● Co zrobić:
Przepisz bez zmian linie od tej, w której jest „Tuesday: the event”, aż do tej z „5:45 PM to 6:30 PM, 45 minutes” włącznie.

┌──

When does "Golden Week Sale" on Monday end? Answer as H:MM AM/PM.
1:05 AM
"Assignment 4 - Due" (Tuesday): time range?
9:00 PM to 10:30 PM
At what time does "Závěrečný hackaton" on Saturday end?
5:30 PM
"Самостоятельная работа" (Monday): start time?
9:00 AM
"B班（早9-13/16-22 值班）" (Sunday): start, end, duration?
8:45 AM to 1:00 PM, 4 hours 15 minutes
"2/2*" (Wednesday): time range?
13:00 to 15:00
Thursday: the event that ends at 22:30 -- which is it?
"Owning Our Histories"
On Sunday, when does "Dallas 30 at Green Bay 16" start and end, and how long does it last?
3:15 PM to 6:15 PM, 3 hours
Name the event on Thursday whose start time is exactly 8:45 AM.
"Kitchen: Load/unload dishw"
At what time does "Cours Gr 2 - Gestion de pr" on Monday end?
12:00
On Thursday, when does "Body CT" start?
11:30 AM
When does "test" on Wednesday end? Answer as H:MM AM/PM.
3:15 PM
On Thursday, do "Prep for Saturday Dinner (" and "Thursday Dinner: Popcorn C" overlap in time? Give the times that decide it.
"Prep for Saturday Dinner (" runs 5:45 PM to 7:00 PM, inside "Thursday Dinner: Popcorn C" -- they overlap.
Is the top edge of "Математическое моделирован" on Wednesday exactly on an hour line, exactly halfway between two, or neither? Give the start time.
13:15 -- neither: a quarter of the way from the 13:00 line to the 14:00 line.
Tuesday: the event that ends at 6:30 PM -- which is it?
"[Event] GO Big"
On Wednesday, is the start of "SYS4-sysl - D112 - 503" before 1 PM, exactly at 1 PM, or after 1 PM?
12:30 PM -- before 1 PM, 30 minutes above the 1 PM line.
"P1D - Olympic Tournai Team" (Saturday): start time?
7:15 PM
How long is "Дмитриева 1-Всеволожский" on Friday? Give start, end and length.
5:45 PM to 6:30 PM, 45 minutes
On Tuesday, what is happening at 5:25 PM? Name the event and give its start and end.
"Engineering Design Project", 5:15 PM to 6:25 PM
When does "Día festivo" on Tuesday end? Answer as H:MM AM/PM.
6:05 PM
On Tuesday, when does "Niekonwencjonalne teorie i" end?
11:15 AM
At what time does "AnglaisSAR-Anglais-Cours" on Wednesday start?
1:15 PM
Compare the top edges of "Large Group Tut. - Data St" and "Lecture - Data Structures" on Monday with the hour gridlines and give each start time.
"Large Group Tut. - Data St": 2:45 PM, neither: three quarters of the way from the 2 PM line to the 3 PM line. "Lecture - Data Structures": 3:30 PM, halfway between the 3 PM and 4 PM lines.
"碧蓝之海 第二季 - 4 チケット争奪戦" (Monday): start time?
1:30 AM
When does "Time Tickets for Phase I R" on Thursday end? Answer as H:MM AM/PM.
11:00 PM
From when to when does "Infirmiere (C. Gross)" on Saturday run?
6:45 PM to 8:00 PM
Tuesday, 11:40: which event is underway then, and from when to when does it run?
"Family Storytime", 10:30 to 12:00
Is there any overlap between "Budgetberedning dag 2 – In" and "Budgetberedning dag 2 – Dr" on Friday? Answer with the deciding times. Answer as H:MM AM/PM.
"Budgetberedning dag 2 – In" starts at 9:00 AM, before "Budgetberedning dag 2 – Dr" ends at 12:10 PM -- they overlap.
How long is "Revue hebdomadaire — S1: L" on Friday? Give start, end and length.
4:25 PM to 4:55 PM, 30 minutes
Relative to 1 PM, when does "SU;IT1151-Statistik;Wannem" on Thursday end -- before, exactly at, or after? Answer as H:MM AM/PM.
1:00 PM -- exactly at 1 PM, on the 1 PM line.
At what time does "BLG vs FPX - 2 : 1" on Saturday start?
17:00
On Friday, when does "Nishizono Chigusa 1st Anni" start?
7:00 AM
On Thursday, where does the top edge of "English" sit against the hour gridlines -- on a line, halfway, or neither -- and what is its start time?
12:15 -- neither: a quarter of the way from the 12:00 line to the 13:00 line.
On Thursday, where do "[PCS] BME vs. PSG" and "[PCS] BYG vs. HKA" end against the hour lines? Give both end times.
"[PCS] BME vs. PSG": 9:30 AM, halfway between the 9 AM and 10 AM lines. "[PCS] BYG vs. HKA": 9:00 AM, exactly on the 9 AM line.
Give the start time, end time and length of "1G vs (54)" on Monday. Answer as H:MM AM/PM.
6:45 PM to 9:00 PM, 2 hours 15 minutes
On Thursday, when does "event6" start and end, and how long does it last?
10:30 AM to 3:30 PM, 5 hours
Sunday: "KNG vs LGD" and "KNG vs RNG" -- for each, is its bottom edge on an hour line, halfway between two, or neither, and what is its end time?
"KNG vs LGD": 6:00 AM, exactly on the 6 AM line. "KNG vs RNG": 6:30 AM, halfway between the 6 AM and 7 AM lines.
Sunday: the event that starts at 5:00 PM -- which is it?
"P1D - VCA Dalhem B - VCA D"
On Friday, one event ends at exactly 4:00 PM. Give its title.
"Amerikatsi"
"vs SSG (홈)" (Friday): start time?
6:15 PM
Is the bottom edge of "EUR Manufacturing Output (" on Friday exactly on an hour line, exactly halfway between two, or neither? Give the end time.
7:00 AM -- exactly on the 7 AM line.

└──

● Odpowiedź:
Tuesday: the event that ends at 6:30 PM -- which is it?
"[Event] GO Big"
On Wednesday, is the start of "SYS4-sysl - D112 - 503" before 1 PM, exactly at 1 PM, or after 1 PM?
12:30 PM -- before 1 PM, 30 minutes above the 1 PM line.
"P1D - Olympic Tournai Team" (Saturday): start time?
7:15 PM
How long is "Дмитриева 1-Всеволожский" on Friday? Give start, end and length.
5:45 PM to 6:30 PM, 45 minutes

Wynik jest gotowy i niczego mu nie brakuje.